Leaders of the American Legion in Maine say they’re troubled by a federal watchdog’s report released last week linking the VA Maine Healthcare System to nationwide issues with mental health services, and advocates are urging veterans to take concerns to service officers for help.

The Office of the Inspector General in the U.S. Department of Veterans Affairs identified problems with scheduling and short staffing last year that led to some patients not getting appointments for services or enduring long waits for mental health care at the veterans system based in Togus, which serves nearly 10,000 veterans statewide for conditions including post-traumatic stress disorder and depression.

Reaction from veterans’ advocates has been muted as groups digest the report after its release Wednesday, but the Maine American Legion issued a statement Monday saying it’s concerned by the findings from the federal agency, which concluded that the problems made it difficult to track whether patients had “unmet needs” and could have left veterans “slipping through the cracks” of the system.

“This situation, of course, needs to be corrected, and the resources necessary to make that happen should be put in place,” said Amedeo Lauria, the Legion’s head service officer at Togus. “We can’t have our veterans falling through the cracks for any reason.”

Gary Laweryson of Waldoboro, chairman of the Maine Veterans Coordinating Committee, a group of veterans service organizations, said he sensed from the report that mental health employees were frustrated with the care issues. However, he said the report could have reached stronger conclusions.

“If a veteran, after you jerk him out for a year and a half, commits suicide, then there’s some guilt that should be assigned to the people who jerk him out for a year and a half,” Laweryson said.


The federal probe was requested by former U.S. Rep. Mike Michaud, a Democrat who represented the 2nd District until earlier this year. Inspectors visited Togus in October.

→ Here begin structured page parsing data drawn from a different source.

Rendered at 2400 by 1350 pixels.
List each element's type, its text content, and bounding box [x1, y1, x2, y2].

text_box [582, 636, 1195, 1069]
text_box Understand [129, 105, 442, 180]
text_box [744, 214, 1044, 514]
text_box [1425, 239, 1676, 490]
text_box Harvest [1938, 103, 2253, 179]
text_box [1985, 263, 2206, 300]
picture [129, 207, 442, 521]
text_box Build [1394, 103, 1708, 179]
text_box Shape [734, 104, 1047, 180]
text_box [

Federal watchdogs said they didn’t substantiate most of the allegations that prompted the probe, including that staff were directed to omit information related to service-connected mental health conditions from records to limit the number of veterans seeking appointments. The report does not raise the specter of patients’ deaths resulting from any of the problems that were uncovered.

The Kennebec Journal first reported the allegations against Togus in November amid revelations of staffing shortages there. From 2011 to 2014, requests for mental health appointments rose 30 percent, while staffing fluctuated from 72 to 80 from 2012 to 2014, according to the hospital.

Togus Director Ryan Lilly said last week that some of the problems have been fixed, and the system agreed to fix others by September’s end. Also, Togus was authorized to hire 17 new mental health employees earlier this year.

Robert Harris, an Army veteran and former VA chaplain who lives in Farmingdale, said that until October and despite asking, he had gone two years without seeing a therapist for his PTSD. But after that, appointments opened, and he began sessions before Christmas.

“Now, I’m down to every three weeks,” said Harris, also the president of a PTSD support group that meets at Togus. “I feel like I’m getting better.”


The report found scheduling problems at Togus mirroring those at veterans hospitals nationwide that produced a scandal last year, saying employees didn’t enter appointment requests for some patients who weren’t willing to be seen within 14 days, the VA benchmark for a comprehensive examination for first-time patients. Employees were directed at times not to log referrals in their computerized system.

The contents of the report drew ire from Maine’s members of Congress, with Rep. Bruce Poliquin, a Republican from the 2nd District, saying “Togus has failed” to give veterans deserved care. Poliquin also said he was assured by Togus executives during a tour in February that inspectors “would find no issues” there.

U.S. Rep. Chellie Pingree, a Democrat from the 1st District, said “it’s clear that some things need to change” at Togus.

But Ronald Brodeur of Chelsea, treasurer of the Maine department of Disabled American Veterans, thought that criticism was hasty. He said the report wasn’t “earth-shattering” and from what he could see, there was no “evil intent.”

Lilly attributed mistakes to “an outdated scheduling system or a lack of understanding” of administrative rules.

“Overall, I think the report was good,” Brodeur said. “I think it gave Togus some things to adjust and put some more emphasis on.”

He said he’d still recommend services at Togus to any veteran. The Legion encouraged veterans to bring concerns to a service officer for help, saying “veterans should never be required to accept less than world class treatment by the VA.”

Harris agreed, saying the paperwork and many buildings at Togus housing different services can be daunting for veterans new to the system.

“The country boys don’t always know how to relate to that,” he said. “You need a good guy.”